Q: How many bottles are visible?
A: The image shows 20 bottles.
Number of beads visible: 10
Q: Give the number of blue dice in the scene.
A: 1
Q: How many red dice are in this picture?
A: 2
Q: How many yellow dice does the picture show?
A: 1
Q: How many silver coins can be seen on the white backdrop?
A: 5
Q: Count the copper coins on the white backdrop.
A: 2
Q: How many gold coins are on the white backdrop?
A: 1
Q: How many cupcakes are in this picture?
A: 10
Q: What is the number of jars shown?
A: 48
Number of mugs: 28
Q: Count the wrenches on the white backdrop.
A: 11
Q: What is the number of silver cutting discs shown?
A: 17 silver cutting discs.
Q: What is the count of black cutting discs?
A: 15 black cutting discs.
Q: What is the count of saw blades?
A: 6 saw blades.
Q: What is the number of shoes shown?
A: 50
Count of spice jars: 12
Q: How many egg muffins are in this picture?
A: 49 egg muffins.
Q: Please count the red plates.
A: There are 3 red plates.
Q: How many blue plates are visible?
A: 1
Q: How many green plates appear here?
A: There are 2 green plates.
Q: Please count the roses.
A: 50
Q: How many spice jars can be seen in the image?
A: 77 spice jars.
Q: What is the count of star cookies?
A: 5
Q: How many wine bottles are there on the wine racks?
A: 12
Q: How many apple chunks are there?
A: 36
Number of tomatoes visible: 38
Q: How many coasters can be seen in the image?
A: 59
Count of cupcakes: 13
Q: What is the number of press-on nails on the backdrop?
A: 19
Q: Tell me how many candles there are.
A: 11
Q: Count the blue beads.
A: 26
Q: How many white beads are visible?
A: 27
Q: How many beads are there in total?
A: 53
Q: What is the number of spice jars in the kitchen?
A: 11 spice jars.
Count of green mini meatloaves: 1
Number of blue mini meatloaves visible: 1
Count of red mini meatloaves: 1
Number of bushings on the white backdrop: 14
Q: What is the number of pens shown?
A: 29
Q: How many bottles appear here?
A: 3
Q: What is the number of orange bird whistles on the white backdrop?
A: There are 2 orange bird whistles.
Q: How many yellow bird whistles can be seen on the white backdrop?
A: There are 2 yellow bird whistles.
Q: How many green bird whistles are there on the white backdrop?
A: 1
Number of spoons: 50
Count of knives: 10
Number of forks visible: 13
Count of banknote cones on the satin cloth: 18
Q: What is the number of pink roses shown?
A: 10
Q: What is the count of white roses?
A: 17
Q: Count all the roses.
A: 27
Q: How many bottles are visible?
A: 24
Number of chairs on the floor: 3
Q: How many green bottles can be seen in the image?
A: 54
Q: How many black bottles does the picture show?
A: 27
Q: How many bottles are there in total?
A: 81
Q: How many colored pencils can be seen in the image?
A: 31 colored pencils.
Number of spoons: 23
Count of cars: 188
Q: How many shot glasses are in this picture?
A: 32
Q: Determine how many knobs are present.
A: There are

□ □ □ □ □

Aim => Retype all of the lines above word for word.

Reply =>
Q: How many bottles are visible?
A: The image shows 20 bottles.
Number of beads visible: 10
Q: Give the number of blue dice in the scene.
A: 1
Q: How many red dice are in this picture?
A: 2
Q: How many yellow dice does the picture show?
A: 1
Q: How many silver coins can be seen on the white backdrop?
A: 5
Q: Count the copper coins on the white backdrop.
A: 2
Q: How many gold coins are on the white backdrop?
A: 1
Q: How many cupcakes are in this picture?
A: 10
Q: What is the number of jars shown?
A: 48
Number of mugs: 28
Q: Count the wrenches on the white backdrop.
A: 11
Q: What is the number of silver cutting discs shown?
A: 17 silver cutting discs.
Q: What is the count of black cutting discs?
A: 15 black cutting discs.
Q: What is the count of saw blades?
A: 6 saw blades.
Q: What is the number of shoes shown?
A: 50
Count of spice jars: 12
Q: How many egg muffins are in this picture?
A: 49 egg muffins.
Q: Please count the red plates.
A: There are 3 red plates.
Q: How many blue plates are visible?
A: 1
Q: How many green plates appear here?
A: There are 2 green plates.
Q: Please count the roses.
A: 50
Q: How many spice jars can be seen in the image?
A: 77 spice jars.
Q: What is the count of star cookies?
A: 5
Q: How many wine bottles are there on the wine racks?
A: 12
Q: How many apple chunks are there?
A: 36
Number of tomatoes visible: 38
Q: How many coasters can be seen in the image?
A: 59
Count of cupcakes: 13
Q: What is the number of press-on nails on the backdrop?
A: 19
Q: Tell me how many candles there are.
A: 11
Q: Count the blue beads.
A: 26
Q: How many white beads are visible?
A: 27
Q: How many beads are there in total?
A: 53
Q: What is the number of spice jars in the kitchen?
A: 11 spice jars.
Count of green mini meatloaves: 1
Number of blue mini meatloaves visible: 1
Count of red mini meatloaves: 1
Number of bushings on the white backdrop: 14
Q: What is the number of pens shown?
A: 29
Q: How many bottles appear here?
A: 3
Q: What is the number of orange bird whistles on the white backdrop?
A: There are 2 orange bird whistles.
Q: How many yellow bird whistles can be seen on the white backdrop?
A: There are 2 yellow bird whistles.
Q: How many green bird whistles are there on the white backdrop?
A: 1
Number of spoons: 50
Count of knives: 10
Number of forks visible: 13
Count of banknote cones on the satin cloth: 18
Q: What is the number of pink roses shown?
A: 10
Q: What is the count of white roses?
A: 17
Q: Count all the roses.
A: 27
Q: How many bottles are visible?
A: 24
Number of chairs on the floor: 3
Q: How many green bottles can be seen in the image?
A: 54
Q: How many black bottles does the picture show?
A: 27
Q: How many bottles are there in total?
A: 81
Q: How many colored pencils can be seen in the image?
A: 31 colored pencils.
Number of spoons: 23
Count of cars: 188
Q: How many shot glasses are in this picture?
A: 32
Q: Determine how many knobs are present.
A: There are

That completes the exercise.